Maria Zeee, a self-described independent journalist from Australia, said that weather modification technology was being used to take over America, and that a cabal of world leaders would make it impossible to access money or to travel without being inoculated.

“That is the plan unless we stop these Luciferian maniacs,” Zeee said. “These people want you under their control or dead. You must understand this.”

Participants gasped and whispered to one another as they heard an April 2013 recording of Kim Clement, a late South African preacher, apparently prophesying Trump’s presidency.
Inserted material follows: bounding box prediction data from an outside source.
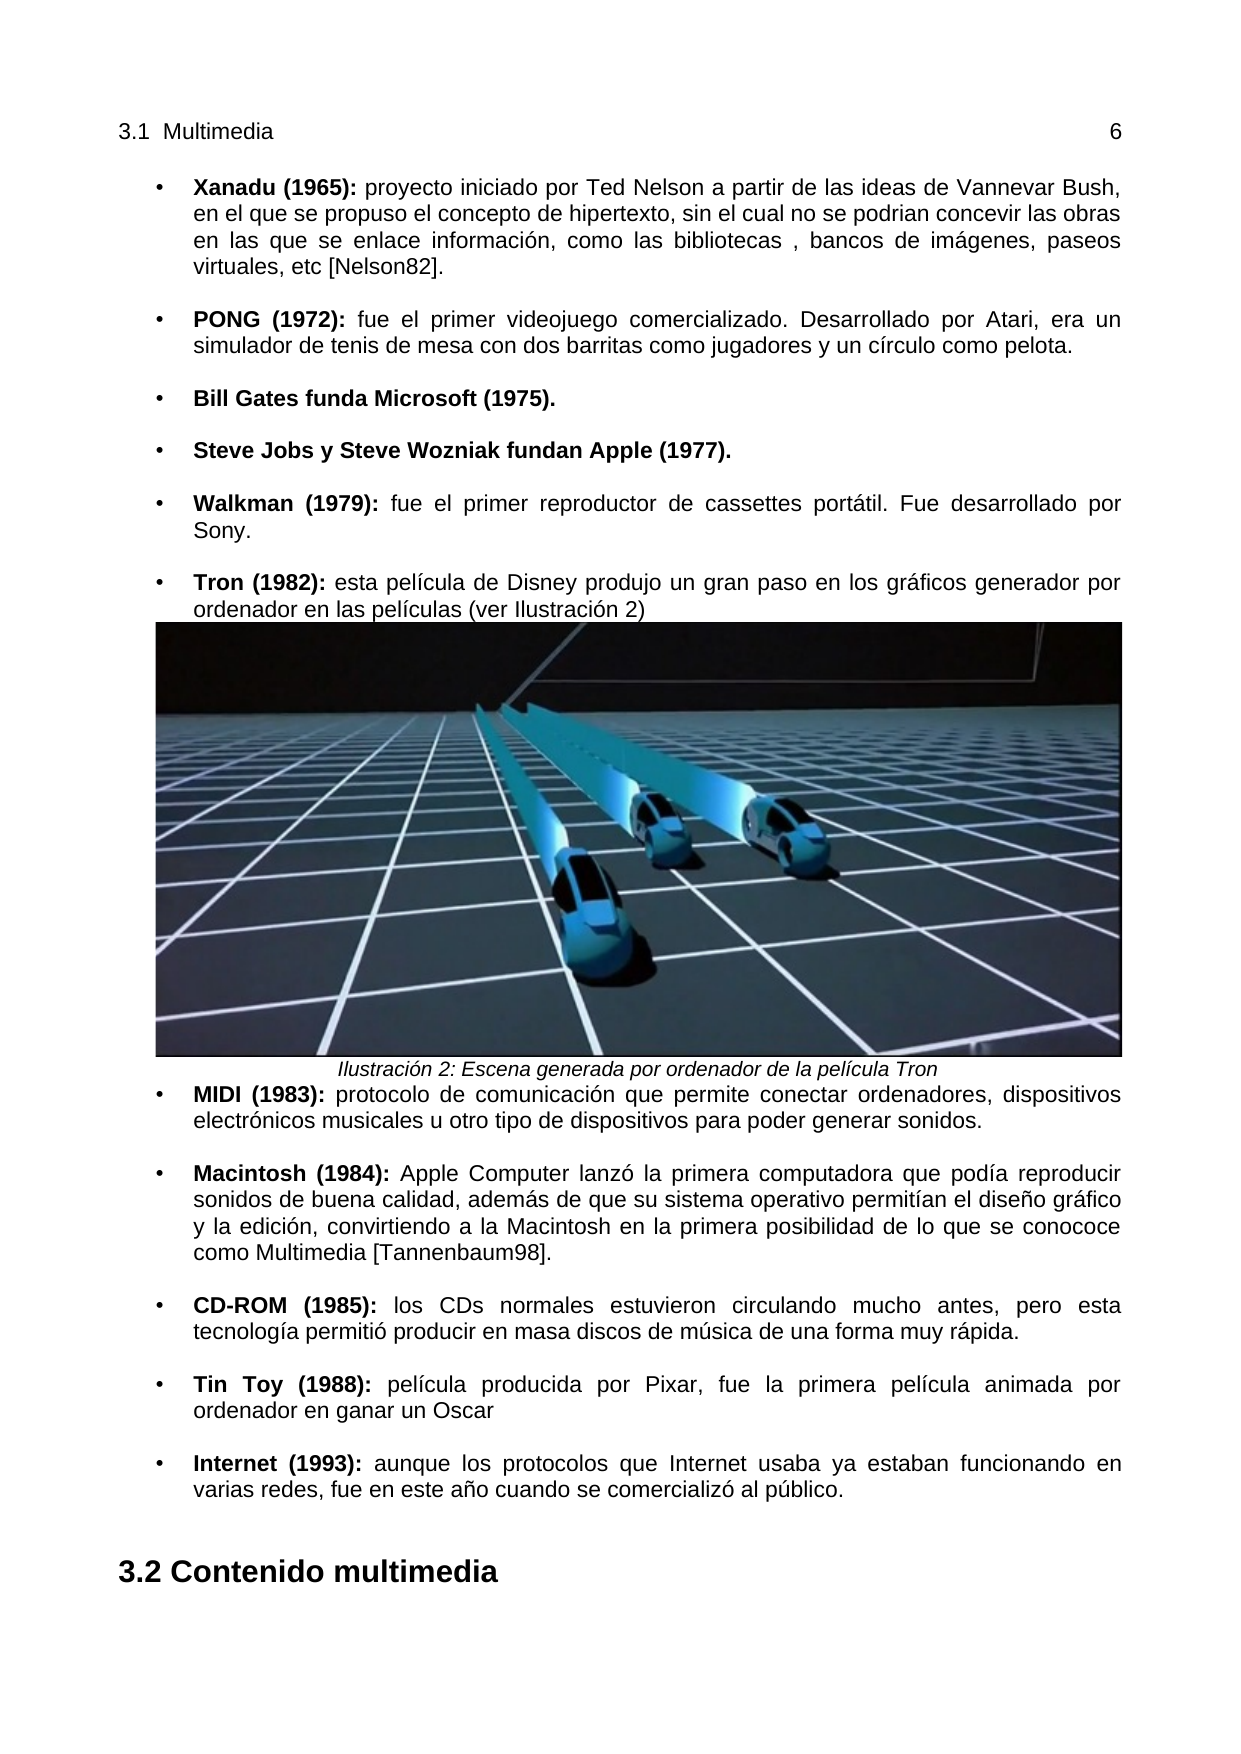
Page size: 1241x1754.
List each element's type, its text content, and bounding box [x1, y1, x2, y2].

list Macintosh (1984): Apple Computer lanzó la primera computadora que podía reproducir sonidos de buena calidad, además de que su sistema operativo permitían el diseño gráfico y la edición, convirtiendo a la Macintosh en la primera posibilidad de lo que se conococe como Multimedia [Tannenbaum98]. [156, 1160, 1122, 1265]
subtitle Contenido multimedia [118, 1553, 1122, 1589]
list Ilustración 2: Escena generada por ordenador de la película Tron [156, 1057, 1122, 1081]
list Tron (1982): esta película de Disney produjo un gran paso en los gráficos generador por ordenador en las películas (ver Ilustración 2) [156, 569, 1122, 622]
list MIDI (1983): protocolo de comunicación que permite conectar ordenadores, dispositivos electrónicos musicales u otro tipo de dispositivos para poder generar sonidos. [156, 1081, 1122, 1133]
list Steve Jobs y Steve Wozniak fundan Apple (1977). [156, 437, 1122, 464]
picture [155, 622, 1123, 1057]
list Internet (1993): aunque los protocolos que Internet usaba ya estaban funcionando en varias redes, fue en este año cuando se comercializó al público. [156, 1450, 1122, 1502]
list PONG (1972): fue el primer videojuego comercializado. Desarrollado por Atari, era un simulador de tenis de mesa con dos barritas como jugadores y un círculo como pelota. [156, 306, 1122, 358]
list Bill Gates funda Microsoft (1975). [156, 385, 1122, 411]
list Xanadu (1965): proyecto iniciado por Ted Nelson a partir de las ideas de Vannevar Bush, en el que se propuso el concepto de hipertexto, sin el cual no se podrian concevir las obras en las que se enlace información, como las bibliotecas , bancos de imágenes, paseos virtuales, etc [Nelson82]. [156, 174, 1122, 279]
list Tin Toy (1988): película producida por Pixar, fue la primera película animada por ordenador en ganar un Oscar [156, 1371, 1122, 1423]
list Walkman (1979): fue el primer reproductor de cassettes portátil. Fue desarrollado por Sony. [156, 490, 1122, 543]
list CD-ROM (1985): los CDs normales estuvieron circulando mucho antes, pero esta tecnología permitió producir en masa discos de música de una forma muy rápida. [156, 1292, 1122, 1344]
“There is a man by the name of Donald,” Clement said. “God said, ‘You have been determined through your prayers to influence this nation. … I will open that door that you prayed about, and when it comes time for the election you will be elected.’”

Clement’s daughter, Donné Clement Petruska, called the audience “warriors of a new millennium.”

“You are those people he saw – the remnant that God would use to wake up and save this country,” Petruska said of her father. “And so it’s not just Donald Trump. Donald Trump is at the head taking the hits, but we are behind him.”

Wilcox, the government professor, said there is an element of the religious far-right that has embraced the idea of Trump as savior even though his actions may be antithetical to their beliefs.

“If everything is falling apart, if the danger is immense, then actually we can overlook his personal flaws because sometimes God raises up a strong man to do what’s needed. I mean, it’s the theology they’re creating for themselves there,” Wilcox said.

The night before most attendees arrived, at least 100 gathered at the tent for a Pastors for Trump meeting. The ReAwaken America Tour offers discount tickets for pastors.

“Right now in this free country, the ungodly are attacking President Trump for trying to protect us,” said Pastor John Bennett, a former chair of the Oklahoma Republican Party and former congressional candidate.

Oklahoma pastor Jackson Lahmeyer, who helped create Pastors for Trump, said the group has organized more than 10,000 pastors across the United States ahead of the 2024 election to mobilize evangelicals.

“If they vote their value system, my friends, I guarantee you they will vote for Donald Trump in 2024,” Lahmeyer told the crowd.

Julie Green, who calls herself a prophet, told the gathered pastors they were in both a revolutionary and civil war.

“Right now we are under the greatest attack that we’ve ever been in,” Green said. “We’re under attack not only for our nation, we’re in attack in our bodies. We’re in attack in our minds. Our enemy is going out and he’s doing everything he possibly can. He is trying to destroy each and every one of you individually.”

Like many of the speakers, Green referred to Trump as the “rightful president” as she led her audience in a prayer.

“Not only has he been attacked, but we all have been attacked,” she said.

Trump and many of his supporters cast a dark picture of the world and seek the support of religious groups, said NYU history professor Ruth Ben-Ghiat, who is an expert on fascism, authoritarianism and threats to democracies. She said both are common methods of securing allegiance by authoritarian leaders, a group that she says includes Trump.

She called the ReAwaken America Tour a “radicalization event.”

“(Authoritarian leaders) get buy-in and allies from religious institutions; it’s really important, and they’re often the most impious people,” she said. “They have to create a sense of crisis, and then they present themselves as the saviors.”

Alex Newman, who runs a far-right website, used biblical passages to claim that the deep state and major political and social institutions are in a spiritual battle with God.

“They’re gonna keep stealing elections as long as we let them, and our nation is at war,” Newman told the crowd. “Forces from the pit of hell are working to destroy our country, our families, our churches, our freedoms, our Constitution, even humanity itself. And at this point, they’re saying so pretty openly.”

As they listened to the speakers, ReAwaken participants fanned themselves with handwritten prophecy screeds claiming that the end of the world is near. Sweat trickled from their hairlines.

The air conditioning had failed in the 106-degree heat. Still, the faithful remained.